DNA TOPOISOMERASES AS TARGET OF ACTION OF ANTICANCER DRUGS

DNA拓扑异构酶作为抗癌药物的作用靶点

• 批准号: 3752316
• 负责人: Y POMMIER
• 金额: --
• 依托单位: DIVISION OF CANCER TREATMENT
• 依托单位国家: 美国
• 资助国家: 美国
• 起止时间: 至
• 项目状态: 未结题
• 来源: https://reporter.nih.gov/project-details/3752316
• 关键词: DNA topoisomerases; active sites; analog; anthracyclines; antineoplastics; benzanthracenes; camptothecin; complementary DNA; drug design /synthesis /production; drug hypersensitivity; drug interactions; enzyme activity; enzyme inhibitors; etoposide; nucleic acid sequence; point mutation; tissue /cell culture; tubulin

DNA topoisomerase II (top 2) is the cellular target of several among the most potent anticancer agents (Doxorubicin, etoposides [VP-l6; VM-26], mitoxantrone, amsacrine, ellipticines). For this reason, it is one of the key targets in anticancer drug development. We have further characterized azatoxin derivatives that are both top 2 and tubulin inhibitors and have obtained pure top 2 and pure tubulin inhibitors. We have also shown that the anthrapyrazoles derivatives (DU937 and DU94l) that are in clinical trials are top 2 inhibitors. DNA topoisomerases 1 (top 1) has become an essential target for anticancer research since the discovery that camptothecin and several of its derivatives are specific top 1 poisons and that water-soluble camptothecin analogs exhibit promising anticancer activity. Saintopin is a dual top 1 and top 2 inhibitor. We have sequenced the saintopin cleavage sites and found for the first time that for both top 1 and top 2, a guanine is strongly preferred at the 5'-termini of the breaks. This result is consistent with our hypothesis that the drug bind at the interface of the DNA and the enzyme. Another approach to the drug-topoisomerase molecular interactions has been to develop and analyze camptothecin-resistant cells. We have characterized mutations in top 1 cDNA leading to amino acid point mutations in two camptothecin-resistant cell lines indicating that selective enzyme regions are important for both enzymatic activity and camptothecin sensitivity.

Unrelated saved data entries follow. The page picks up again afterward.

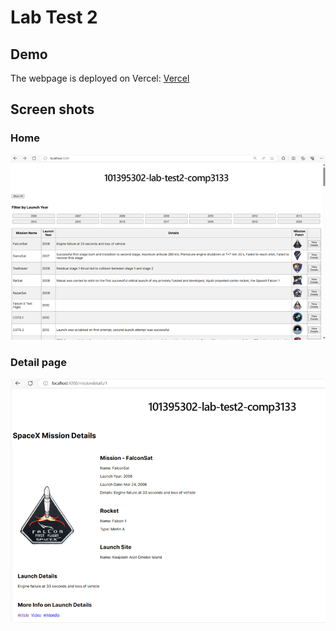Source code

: # Lab Test 2

## Demo

The webpage is deployed on Vercel: [Vercel](https://101395302-lab-test2-comp3133.vercel.app/)

## Screen shots

### Home
![Home](/assets/images/missionlist.png)

### Detail page
![Detail page](/assets/images/missiondetail.png)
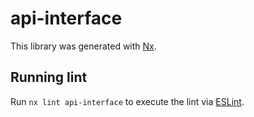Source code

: # api-interface

This library was generated with [Nx](https://nx.dev).

## Running lint

Run `nx lint api-interface` to execute the lint via [ESLint](https://eslint.org/).
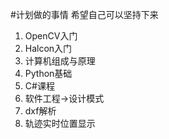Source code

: #计划做的事情
	希望自己可以坚持下来
1. OpenCV入门
2. Halcon入门
3. 计算机组成与原理
4. Python基础
5. C#课程
6. 软件工程->设计模式
7. dxf解析
8. 轨迹实时位置显示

DNA 拓扑异构酶 II（顶部 2）是多种药物的细胞靶标 最有效的抗癌药物之一（阿霉素、依托泊苷 [VP-l6； VM-26]、米托蒽醌、安吖啶、玫瑰树碱）。 为了这 因此，它是抗癌药物的关键靶点之一 发展。 我们进一步表征了氮杂毒素衍生物 都是 Top 2 和微管蛋白抑制剂，并已获得纯 Top 2 和纯微管蛋白抑制剂。 我们还表明， 临床中的蒽吡唑衍生物（DU937 和 DU94l） 试验是前 2 个抑制剂。 DNA 拓扑异构酶 1（top 1）已成为重要靶标 自从发现喜树碱和 它的几种衍生物是特定的顶级毒物，并且 水溶性喜树碱类似物表现出有前景的抗癌作用 活动。 Saintopin 是一种双重 Top 1 和 Top 2 抑制剂。我们有 对 Saintopin 切割位点进行测序并首次发现 对于 top 1 和 top 2 来说，鸟嘌呤是强烈优选的 断裂的 5' 末端。 这个结果和我们的一致 假设药物结合在 DNA 和 DNA 的界面上 酶。 药物拓扑异构酶分子的另一种途径 相互作用已开发和分析喜树碱抗性 细胞。 我们已经确定了前 1 个 cDNA 中的突变，导致 两种喜树碱抗性细胞系的氨基酸点突变 表明选择性酶区域对于两者都很重要 酶活性和喜树碱敏感性。